Physical characteristics
- • location: valley to the southeast of Long Hill in Muncy Township, Lycoming County, Pennsylvania
- • elevation: 848 ft (258 m)
- • location: Wolf Run in Muncy Township, Lycoming County, Pennsylvania near Pennsdale
- • coordinates: 41°14′09″N 76°47′35″W﻿ / ﻿41.23573°N 76.79308°W
- • elevation: 528 ft (161 m)
- Length: 2.7 mi (4.3 km)
- Basin size: 2.48 mi^{2} (6.4 km^{2})

Basin features
- Progression: Wolf Run → Muncy Creek → West Branch Susquehanna River → Susquehanna River → Chesapeake Bay
- • left: one unnamed tributary
- • right: one unnamed tributary

= Oak Run (Wolf Run tributary) =

Oak Run (also known as Whiteoak Run) is a tributary of Wolf Run in Lycoming County, Pennsylvania, in the United States. It is approximately 2.7 mi long and flows through Muncy Township. The watershed of the stream has an area of 2.80 sqmi. The stream is relatively small and flows through a narrow valley. A school district was in the valley in the early 1900s, but the school closed in 1948.

==Course==
Oak Run begins in a valley to the southeast of Long Hill in Muncy Township. It flows southwest through the valley for several tenths of a mile, receiving an unnamed tributary from the right and passing through a small pond. The stream then turns south-southwest for several tenths of a mile, passing through another small pond before turning south. A few tenths of a mile further downstream, it leaves its valley and turns south-southeast for several tenths of a mile. The stream then receives an unnamed tributary from the left and turns south-southwest for a few tenths of a mile before crossing US Route 220. It then continues south-southwest for a few tenths of a mile before reaching its confluence with Wolf Run.

Oak Run joins Wolf Run 3.50 mi upstream of its mouth.

==Geography and geology==
The elevation near the mouth of Oak Run is 528 ft above sea level. The elevation of the stream's source is 848 ft above sea level.

The valley of Oak Run is relatively narrow and is about 2 mi long. At its southeastern end, it enters the Muncy Valley. Oak Run itself is a small stream.

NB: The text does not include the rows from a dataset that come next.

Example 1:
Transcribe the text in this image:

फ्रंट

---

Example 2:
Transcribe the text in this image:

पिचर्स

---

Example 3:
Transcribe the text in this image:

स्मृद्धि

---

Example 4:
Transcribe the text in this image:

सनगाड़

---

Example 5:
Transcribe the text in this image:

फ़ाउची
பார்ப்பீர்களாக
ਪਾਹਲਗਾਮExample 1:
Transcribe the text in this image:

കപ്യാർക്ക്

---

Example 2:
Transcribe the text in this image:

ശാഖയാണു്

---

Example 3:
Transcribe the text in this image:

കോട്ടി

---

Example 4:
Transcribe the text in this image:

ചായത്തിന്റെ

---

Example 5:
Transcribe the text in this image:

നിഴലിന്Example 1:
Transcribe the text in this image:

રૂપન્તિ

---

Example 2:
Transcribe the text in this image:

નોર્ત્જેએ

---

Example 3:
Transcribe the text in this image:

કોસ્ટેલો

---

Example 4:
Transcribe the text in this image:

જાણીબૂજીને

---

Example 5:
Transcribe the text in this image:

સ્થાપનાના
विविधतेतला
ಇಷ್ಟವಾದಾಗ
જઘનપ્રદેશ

There are beds of the upper Mahantango Formation in the vicinity of Oak Run; these underlie the Tully Limestone. The upper Mahantango Formation beds in this area contain brown shale and white clayey shale. Sandstone of the Trimmers Rock Formation also occurs in the stream's vicinity.

==Watershed, hydrology, and biology==
The watershed of Oak Run has an area of 2.80 sqmi. The mouth of the stream is in the United States Geological Survey quadrangle of Muncy. However, its source is in the quadrangle of Huntersville. The mouth of the stream is located near Pennsdale.

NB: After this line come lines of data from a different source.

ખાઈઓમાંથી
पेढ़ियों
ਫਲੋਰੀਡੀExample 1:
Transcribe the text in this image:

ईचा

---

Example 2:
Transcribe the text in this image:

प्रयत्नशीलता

In the late 1960s and/or early 1970s, Oak Run was "moderately depressed" due to concrete waste slug. Fishes in the stream were seriously impacted.

==History==
Oak Run was entered into the Geographic Names Information System on August 2, 1979. Its identifier in the Geographic Names Information System is 1182798. The stream is also known as Whiteoak Run. This variant name appears in Andrew Sherwood and Franklin Platt's The Geology of Lycoming County, which was published in 1880.

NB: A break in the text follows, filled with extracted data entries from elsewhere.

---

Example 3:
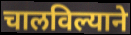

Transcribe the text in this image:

चालविल्याने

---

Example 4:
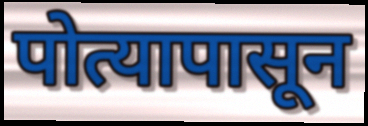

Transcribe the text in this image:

पोत्यापासून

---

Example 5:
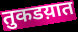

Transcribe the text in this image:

तुकडय़ातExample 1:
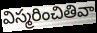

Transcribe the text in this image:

విస్మరించితివా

In 1912, the County Commissioners of Lycoming County completed plans for a concrete bridge over Oak Run. The Oak Run School District was historically located in the valley of Oak Run. In the early 1900s, the stream was lined with the houses of people who attended the school. An outbreak of diphtheria occurred in the Oak Run School District in 1914 and 1915. The school closed in 1948.